Task prompt
Scan the entries below and extract each line with the word "ring" in it.

Exercise data
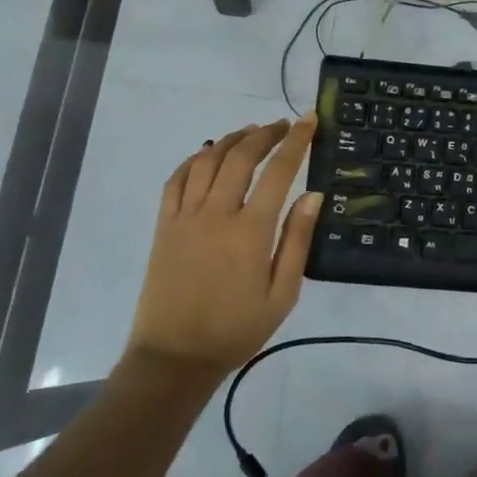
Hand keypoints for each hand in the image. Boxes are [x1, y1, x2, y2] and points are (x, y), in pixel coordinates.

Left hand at [126, 116, 321, 376]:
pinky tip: (209, 154)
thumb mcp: (282, 294)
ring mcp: (185, 217)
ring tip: (251, 132)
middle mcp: (216, 214)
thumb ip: (297, 241)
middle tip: (283, 124)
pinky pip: (177, 179)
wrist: (175, 357)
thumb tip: (312, 195)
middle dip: (265, 134)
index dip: (296, 141)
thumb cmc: (236, 330)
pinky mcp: (164, 225)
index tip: (309, 120)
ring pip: (208, 160)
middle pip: (241, 157)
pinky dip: (195, 159)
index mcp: (250, 232)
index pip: (278, 172)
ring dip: (232, 140)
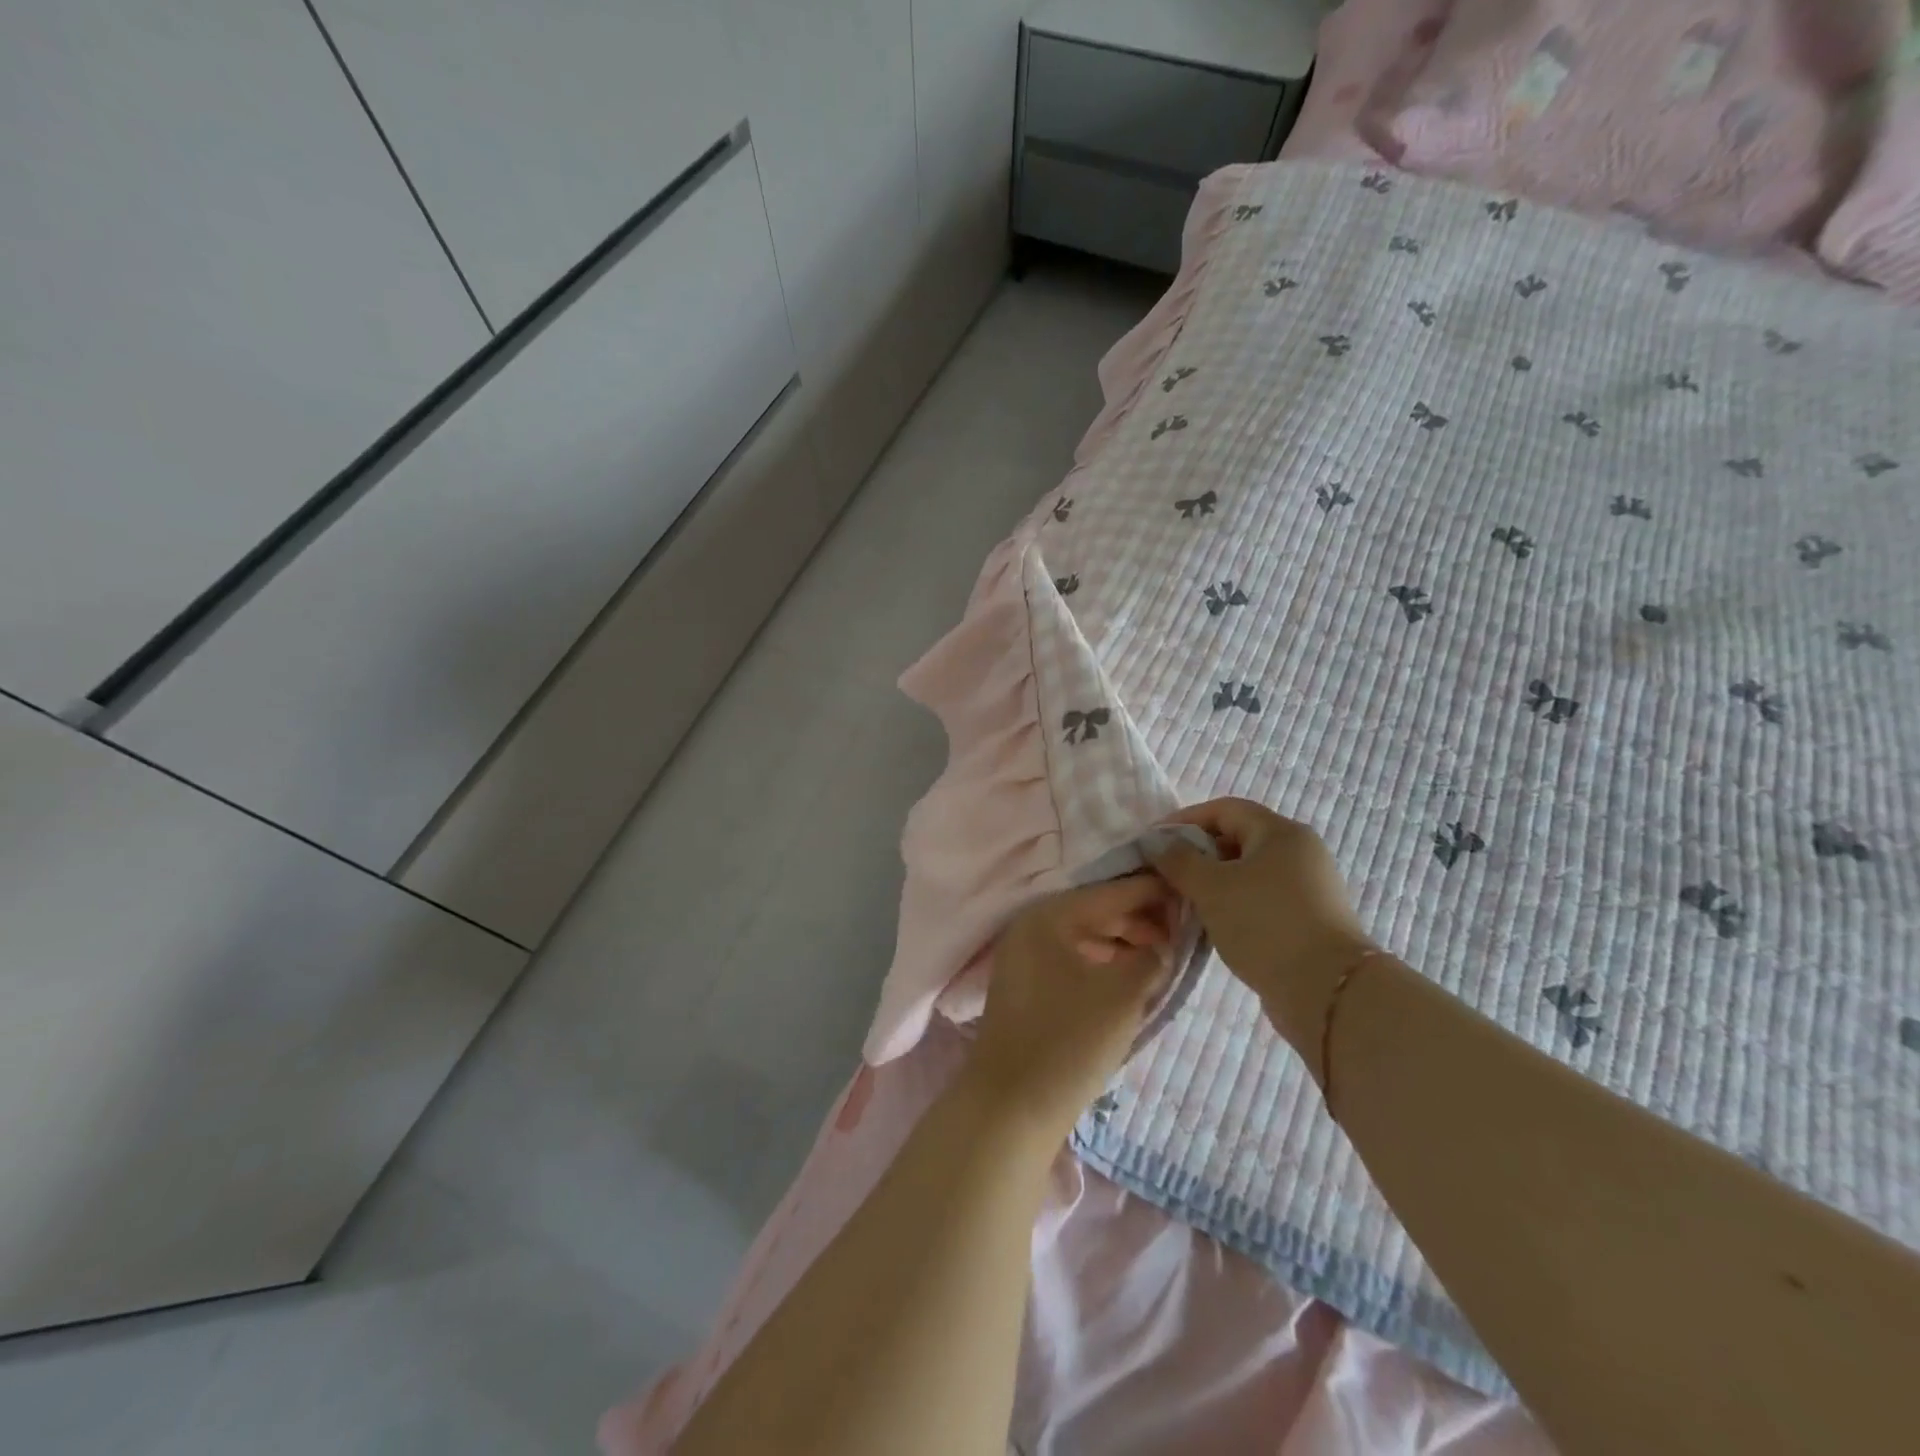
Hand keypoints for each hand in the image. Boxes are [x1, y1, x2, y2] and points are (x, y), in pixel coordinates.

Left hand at [967, 877, 1177, 1136]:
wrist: (1011, 1107)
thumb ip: (1151, 958)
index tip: (1188, 891)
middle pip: (1095, 913)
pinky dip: (1104, 965)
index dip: (1151, 892)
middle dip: (1140, 921)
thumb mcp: (1122, 994)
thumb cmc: (1069, 1040)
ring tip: (1163, 959)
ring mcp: (1024, 960)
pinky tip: (1132, 979)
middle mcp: (1030, 929)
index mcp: (1047, 917)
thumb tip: (1164, 946)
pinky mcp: (1027, 989)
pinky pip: (1074, 962)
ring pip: (1085, 939)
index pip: (1109, 893)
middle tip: (1183, 933)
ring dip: (1124, 945)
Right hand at [1149, 799, 1374, 1061]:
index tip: (1154, 843)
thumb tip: (1160, 844)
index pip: (1224, 809)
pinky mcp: (1309, 919)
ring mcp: (1308, 886)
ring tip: (1184, 902)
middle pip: (1237, 838)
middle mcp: (1299, 851)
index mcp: (1280, 832)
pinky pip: (1261, 898)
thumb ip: (1179, 860)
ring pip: (1248, 872)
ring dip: (1213, 882)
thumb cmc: (1265, 924)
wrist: (1327, 991)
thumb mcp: (1211, 888)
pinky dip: (1234, 904)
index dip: (1184, 820)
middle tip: (1166, 875)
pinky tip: (1213, 924)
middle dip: (1197, 853)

Answer below
ring mcp: (185, 217)
ring tip: (251, 132)
ring pip: (208, 160)
ring dip: (232, 140)
ring tip: (1163, 959)
ring mcp: (1024, 960)
ring pip: (1085, 939)
ring dip: (1124, 945)
ring mcp: (1308, 886)
ring tip: (1184, 902)
ring pip: (1248, 872)
ring dip: (1213, 882)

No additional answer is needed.